Provided records
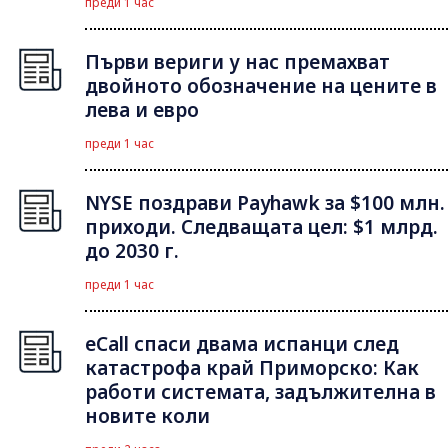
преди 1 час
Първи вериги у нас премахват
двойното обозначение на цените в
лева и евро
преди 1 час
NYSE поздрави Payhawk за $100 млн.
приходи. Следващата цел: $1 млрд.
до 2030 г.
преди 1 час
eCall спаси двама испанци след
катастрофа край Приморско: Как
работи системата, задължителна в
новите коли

---

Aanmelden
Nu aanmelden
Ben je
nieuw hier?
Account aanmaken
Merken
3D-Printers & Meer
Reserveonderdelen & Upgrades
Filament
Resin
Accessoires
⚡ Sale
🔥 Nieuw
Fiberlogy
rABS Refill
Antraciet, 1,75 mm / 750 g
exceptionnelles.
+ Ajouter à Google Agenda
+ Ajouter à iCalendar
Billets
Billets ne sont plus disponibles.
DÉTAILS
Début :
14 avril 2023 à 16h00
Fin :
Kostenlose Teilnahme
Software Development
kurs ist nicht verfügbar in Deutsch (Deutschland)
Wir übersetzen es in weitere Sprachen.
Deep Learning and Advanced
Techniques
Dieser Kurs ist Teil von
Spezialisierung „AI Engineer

Aim of the task
Looking at the entries above, can you reproduce exactly the lines from the one that holds "Software Development" through the one that holds "Spezialisierung „AI Engineer", and only those?

Expected answer
Software Development
kurs ist nicht verfügbar in Deutsch (Deutschland)
Wir übersetzen es in weitere Sprachen.
Deep Learning and Advanced
Techniques
Dieser Kurs ist Teil von
Spezialisierung „AI Engineer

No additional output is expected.